任务目标:
将 CUDA 文本中以"CUDA 函数与变量访问权限"开始、以"torch.add(A, B, out=C)"结束的部分重写一遍，并用"torch.sub"替换其中的"torch.add"。

所示文本:

::::::::::

NVIDIA CUDA

CUDA 存储单元架构
- Global memory:Grid 范围可见。不同 Block 之间通过全局内存交换数据是常见方式(但需要正确的同步手段,通常借助 Kernel 边界或原子/协作组等);
- Shared memory:Block 范围可见。只有同一 Block 的线程能读写同一块 Shared memory;不同 Block 彼此看不到对方的共享内存;

CUDA 函数与变量访问权限
Easy
Vector Addition
import torch
# A, B, C are tensors on the GPU
def solve(A: torch.Tensor, B: torch.Tensor, C: torch.Tensor, N: int):
torch.add(A, B, out=C)
#include <cuda_runtime.h>
__global__ void vector_add(const float* A, const float* B, float* C, int N) {
int idx = blockDim.x * blockIdx.x + threadIdx.x;
if (idx < N) {
C[idx] = A[idx] + B[idx];
}
}
// A, B, C are device pointers (i.e. pointers to memory on the GPU)
extern "C" void solve(const float* A, const float* B, float* C, int N) {
int threadsPerBlock = 256;
int blocksPerGrid = (N + threadsPerBlock - 1) / threadsPerBlock;
vector_add<<<blocksPerGrid, threadsPerBlock>>>(A, B, C, N);
cudaDeviceSynchronize();
}
Matrix Multiplication
import torch
# A, B, C are tensors on the GPU
def solve(A: torch.Tensor, B: torch.Tensor, C: torch.Tensor, M: int, N: int, K: int):
torch.matmul(A, B, out=C)
#include <cuda_runtime.h>
__global__ void matrix_multiplication_kernel(const float* A, const float* B, float* C, int M, int N, int K) {
int x = blockDim.x * blockIdx.x + threadIdx.x;
int y = blockDim.y * blockIdx.y + threadIdx.y;
if (x >= K || y >= M) {
return;
}
float ans = 0.0;
for (int i = 0; i < N; ++i) {
ans += A[i + y * N] * B[x + i * K];
}
C[x + y * K] = ans;
}
// A, B, C are device pointers (i.e. pointers to memory on the GPU)

::::::::::

记录摘录:
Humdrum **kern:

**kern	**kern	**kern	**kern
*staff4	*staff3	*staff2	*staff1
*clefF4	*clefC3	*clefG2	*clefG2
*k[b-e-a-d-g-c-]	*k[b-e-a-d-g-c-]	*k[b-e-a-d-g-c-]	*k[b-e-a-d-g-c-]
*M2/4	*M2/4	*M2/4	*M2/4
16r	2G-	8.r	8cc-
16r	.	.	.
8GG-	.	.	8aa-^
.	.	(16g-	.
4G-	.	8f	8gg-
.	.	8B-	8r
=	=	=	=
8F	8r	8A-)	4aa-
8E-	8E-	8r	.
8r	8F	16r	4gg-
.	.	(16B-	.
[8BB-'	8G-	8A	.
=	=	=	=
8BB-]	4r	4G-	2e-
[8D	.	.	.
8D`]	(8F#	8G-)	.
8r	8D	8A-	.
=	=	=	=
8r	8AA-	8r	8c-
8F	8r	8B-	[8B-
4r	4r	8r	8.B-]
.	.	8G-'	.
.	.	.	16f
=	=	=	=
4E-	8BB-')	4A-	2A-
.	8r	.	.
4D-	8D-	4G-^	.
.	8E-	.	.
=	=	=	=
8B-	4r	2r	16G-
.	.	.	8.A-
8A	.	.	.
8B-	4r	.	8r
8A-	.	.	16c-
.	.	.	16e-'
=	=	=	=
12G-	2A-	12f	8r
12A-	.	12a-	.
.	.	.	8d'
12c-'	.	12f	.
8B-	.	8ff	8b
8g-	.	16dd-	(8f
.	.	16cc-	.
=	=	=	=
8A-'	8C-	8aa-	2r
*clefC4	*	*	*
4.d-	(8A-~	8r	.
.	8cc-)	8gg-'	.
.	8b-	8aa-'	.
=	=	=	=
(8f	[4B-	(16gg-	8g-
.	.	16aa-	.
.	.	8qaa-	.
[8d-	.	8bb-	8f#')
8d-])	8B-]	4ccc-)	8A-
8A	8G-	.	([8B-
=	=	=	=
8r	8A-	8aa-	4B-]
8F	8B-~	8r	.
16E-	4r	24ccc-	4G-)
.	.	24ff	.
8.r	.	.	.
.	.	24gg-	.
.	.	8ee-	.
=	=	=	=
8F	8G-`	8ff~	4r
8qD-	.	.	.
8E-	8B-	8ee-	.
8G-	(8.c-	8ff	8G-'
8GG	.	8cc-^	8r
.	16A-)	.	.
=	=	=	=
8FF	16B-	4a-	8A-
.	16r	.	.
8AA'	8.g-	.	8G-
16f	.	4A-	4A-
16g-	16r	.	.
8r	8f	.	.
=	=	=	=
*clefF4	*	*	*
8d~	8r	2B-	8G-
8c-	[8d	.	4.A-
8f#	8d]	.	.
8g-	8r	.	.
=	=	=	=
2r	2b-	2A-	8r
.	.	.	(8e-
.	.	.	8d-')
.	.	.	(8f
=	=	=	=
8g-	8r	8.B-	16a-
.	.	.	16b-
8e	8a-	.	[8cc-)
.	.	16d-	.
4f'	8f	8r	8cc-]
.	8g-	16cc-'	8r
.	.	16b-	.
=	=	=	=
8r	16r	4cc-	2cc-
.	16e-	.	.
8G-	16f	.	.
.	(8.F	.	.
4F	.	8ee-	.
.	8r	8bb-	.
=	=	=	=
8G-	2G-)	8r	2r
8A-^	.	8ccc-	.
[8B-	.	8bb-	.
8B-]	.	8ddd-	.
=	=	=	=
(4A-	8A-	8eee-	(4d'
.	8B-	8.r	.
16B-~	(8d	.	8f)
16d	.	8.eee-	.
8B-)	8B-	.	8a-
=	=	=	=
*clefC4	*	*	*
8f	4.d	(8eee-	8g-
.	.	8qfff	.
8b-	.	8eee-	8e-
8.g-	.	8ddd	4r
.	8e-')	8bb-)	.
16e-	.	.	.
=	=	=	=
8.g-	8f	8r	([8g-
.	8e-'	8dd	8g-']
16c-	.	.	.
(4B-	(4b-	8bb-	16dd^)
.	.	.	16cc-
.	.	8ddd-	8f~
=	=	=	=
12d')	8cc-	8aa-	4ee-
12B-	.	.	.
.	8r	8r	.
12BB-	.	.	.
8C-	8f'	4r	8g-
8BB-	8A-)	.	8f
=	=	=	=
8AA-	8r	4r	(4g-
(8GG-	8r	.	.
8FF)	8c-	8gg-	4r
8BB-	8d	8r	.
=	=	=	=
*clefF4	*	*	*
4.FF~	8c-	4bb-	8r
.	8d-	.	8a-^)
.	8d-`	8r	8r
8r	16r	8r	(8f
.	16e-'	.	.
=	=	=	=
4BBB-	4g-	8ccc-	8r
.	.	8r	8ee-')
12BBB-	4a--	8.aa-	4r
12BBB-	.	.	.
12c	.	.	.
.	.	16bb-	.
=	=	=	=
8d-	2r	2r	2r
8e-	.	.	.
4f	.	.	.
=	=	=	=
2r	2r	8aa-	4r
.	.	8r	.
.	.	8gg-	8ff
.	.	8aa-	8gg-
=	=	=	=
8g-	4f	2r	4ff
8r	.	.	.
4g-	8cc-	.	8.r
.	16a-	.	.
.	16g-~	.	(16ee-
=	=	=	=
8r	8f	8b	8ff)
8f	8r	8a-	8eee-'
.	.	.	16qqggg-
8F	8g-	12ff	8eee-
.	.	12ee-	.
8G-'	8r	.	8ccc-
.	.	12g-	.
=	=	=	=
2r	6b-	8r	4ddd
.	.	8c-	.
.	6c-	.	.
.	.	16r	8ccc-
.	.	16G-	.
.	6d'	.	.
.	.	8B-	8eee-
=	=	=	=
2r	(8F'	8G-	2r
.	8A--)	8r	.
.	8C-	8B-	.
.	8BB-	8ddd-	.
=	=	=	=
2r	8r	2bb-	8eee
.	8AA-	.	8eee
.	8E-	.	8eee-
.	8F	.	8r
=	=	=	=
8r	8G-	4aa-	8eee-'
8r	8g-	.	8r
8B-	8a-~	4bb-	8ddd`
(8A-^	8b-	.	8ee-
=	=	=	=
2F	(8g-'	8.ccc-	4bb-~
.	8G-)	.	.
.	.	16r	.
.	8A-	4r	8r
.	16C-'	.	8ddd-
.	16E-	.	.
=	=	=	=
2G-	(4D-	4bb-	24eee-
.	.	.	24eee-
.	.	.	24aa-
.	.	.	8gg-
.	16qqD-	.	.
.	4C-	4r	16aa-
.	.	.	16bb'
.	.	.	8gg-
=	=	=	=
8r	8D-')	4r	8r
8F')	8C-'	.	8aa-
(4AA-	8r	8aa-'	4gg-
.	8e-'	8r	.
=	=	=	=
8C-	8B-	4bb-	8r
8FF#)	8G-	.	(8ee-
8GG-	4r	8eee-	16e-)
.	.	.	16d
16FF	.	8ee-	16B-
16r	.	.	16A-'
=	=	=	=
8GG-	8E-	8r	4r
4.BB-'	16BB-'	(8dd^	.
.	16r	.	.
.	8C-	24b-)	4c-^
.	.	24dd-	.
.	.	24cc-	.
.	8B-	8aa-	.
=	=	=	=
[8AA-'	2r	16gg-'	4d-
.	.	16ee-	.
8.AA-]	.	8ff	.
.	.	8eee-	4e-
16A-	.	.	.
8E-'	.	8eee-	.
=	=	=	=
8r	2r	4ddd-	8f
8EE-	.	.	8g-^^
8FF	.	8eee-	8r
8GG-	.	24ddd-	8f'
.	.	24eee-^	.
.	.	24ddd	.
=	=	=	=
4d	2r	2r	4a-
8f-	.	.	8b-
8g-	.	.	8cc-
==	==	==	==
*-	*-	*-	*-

::::::::::

答案:
CUDA 函数与变量访问权限
Easy
Vector Addition
import torch
# A, B, C are tensors on the GPU
def solve(A: torch.Tensor, B: torch.Tensor, C: torch.Tensor, N: int):
torch.sub(A, B, out=C)